Getting 5,000 fans on a Facebook fan page is NOT a social media strategy. Getting 200 followers on Twitter is NOT a social media strategy. Facebook and Twitter are tactics used to execute a social media strategy, getting on Facebook and Twitter is not a social media strategy.
Mack worries that a shady agency or consultant will take any willing candidate who just wants a lot of followers and wants them now and that many assume follower and friend counts on Twitter and Facebook are the metrics to determine a successful social media strategy.
I completely agree with Mack here. My “XYZ” client having 20,000 followers doesn’t mean a thing if they aren’t the “right followers” (as Mack says: “But unless those 500 followers either do business with you, or have some level of influence over the people that WILL do business with you, then they are all but worthless to you.”).
What Mack’s post did get me thinking about though is how tired I am of hearing the “it’s ok that I only have 800 followers (even though I’ve been on Twitter for 2 years). Numbers don’t mean a thing.”
There is a reason certain people on Twitter have 30,000 + followers! Seems it’s an art form for some! They are obviously doing something right.
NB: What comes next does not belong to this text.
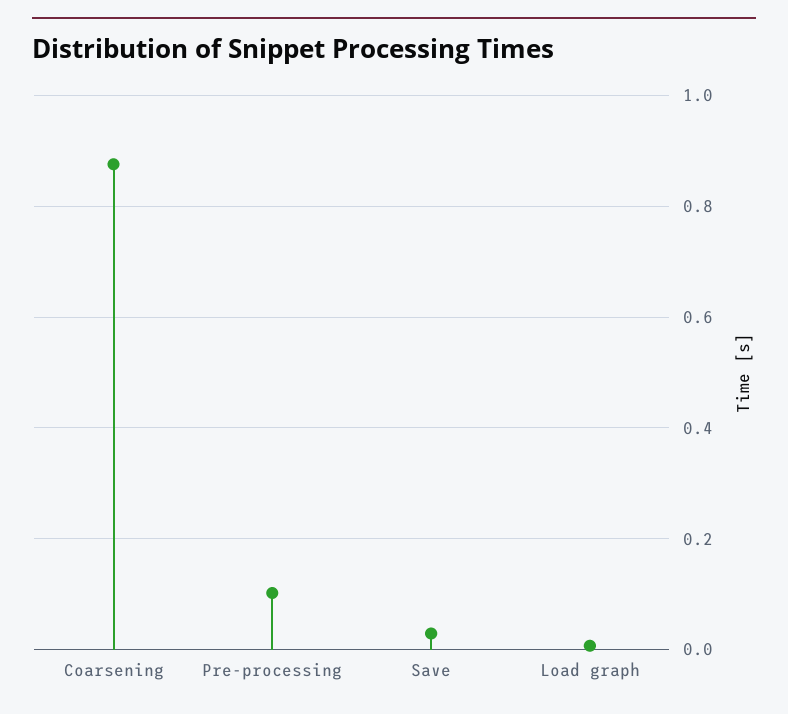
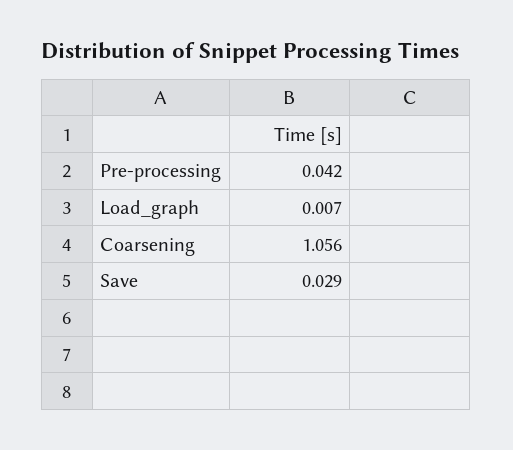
Coarsening: 0.88 -> 1.056
Pre-processing: 0.1 -> 0.042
Do I believe that at some point people simply follow thinking “well they must be good if they have 30,000 followers…?” Yes – the number is essentially inflated with those half-interested followers. But I, for example, am definitely not the greatest thing since sliced bread. I don’t have 80,000 Twitter followers. But I do have some followers. And yes I want more. Thus, I try to tweet remotely useful (that’s a stretch) and/or semi-funny (at least funny to me and maybe @daniellecyr) information.
Give me your input. I’m expecting “it’s not all about the numbers, Kate.” In the end without engagement and community, 30,000 followers is useless to anyone. But 30,000 trumps 800 when it comes to anyone actually seeing your message.